Pour connaître (et expliquer) la place qu'occupe la culture en Tunisie, il faut observer le comportement des Tunisiens et des Tunisiennes lors des concerts de musique : souvent indécent et peu respectueux des artistes.
Par Karim Ben Slimane*
La culture est le parent pauvre de la société tunisienne. Il n'est même pas certain qu'elle figure quelque part sur l'échelle des priorités des Tunisiens. En dépit de tout, la Tunisie n'est tout de même pas un désert culturel même si, centralisation oblige, la culture demeure l'apanage de la capitale Tunis.

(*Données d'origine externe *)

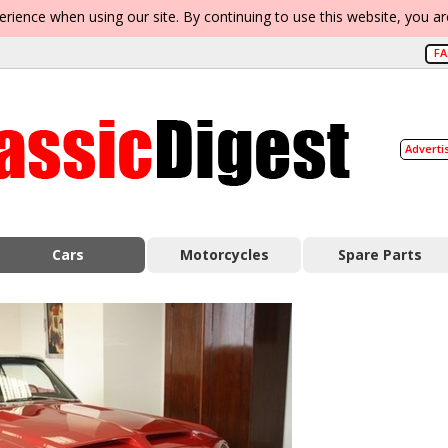
erience when using our site. By continuing to use this website, you a
F
Adverti
Cars
Motorcycles
Spare Parts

Pendant la saison estivale des festivals viennent, chaque année, rompre la morosité ambiante et égayer les cœurs et les esprits. Le travail effectué par les comités d'organisation est d'une manière générale de bonne facture et chacun, bon an mal an, trouve chaussure à son pied. Je crois d'ailleurs qu'on fait trop de procès aux organisateurs des festivals et on épargne les festivaliers. Dans cette tribune je vous raconterai mes mésaventures au festival de Sousse. Je vous fais juges du procès que j'entame contre les festivaliers que je qualifie sans ambages de pourceaux à qui on jette des perles.
Le spectacle n'est pas toujours là où l'on pense.
En ce moment joue à Sousse le festival du Malouf avec un programme que je trouve personnellement de qualité. Lors de la soirée du 23 juillet, Sousse à accueilli la troupe de Malouf de Testour, la deuxième capitale après Constantine en Algérie de cette musique maghrébine aux influences andalouses.
Le spectacle s'est joué dans la splendide cour du musée de Sousse. Il n'y avait pas foule et on ne se bousculait pas aux portillons non plus en dépit du prix modique de l'entrée. La troupe était à l'heure, le son était parfait, l'éclairage aussi. Derrière moi se tenaient deux mégères ménopausées qui ont confondu spectacle de Malouf et «woutia» (soirée de la mariée en Tunisie). Après le traditionnel salamalec les deux rombières ont embrayé sur une longue discussion ponctuée de temps à autre de rires étouffés. La troupe de Testour chantait l'amour et le vin alors que mes deux voisines jasaient et cancanaient. Lassé et à bout de nerfs, profitant d'un entre-wasla, je change de place pour enfin profiter du spectacle dans le silence religieux qu'imposerait la majesté de cet art musical suprême qu'est le Malouf.
En Tunisie, il y a un proverbe qui dit «Garde bien le mauvais le pire pourrait t'arriver», j'ai enfin compris le sens de ces mots. Je me suis installé derrière une mère de famille qui ne se déplace apparemment jamais sans sa fille. Par moment, la mioche se mettait à se déhancher sifflotant du Nancy Ajram ou courait entre les rangées de chaises vides les faisant tomber. Quand elle était gagnée par la fatigue, la fillette se mettait à geindre implorant sa mère et voulant rentrer.
Quand je promenais mon regard dans l'audience clairsemée, je voyais des gens les yeux rivés sur leurs téléphones portables d'autres à moitié assoupis sans doute terrassés par la grande quantité de nourriture ingurgitée lors du repas de la rupture du jeûne.
J'ai tenu à finir le spectacle malgré tout mais quel gâchis, que des perles jetées à des pourceaux.
*Spectateur rigolard de la vie politique tunisienne.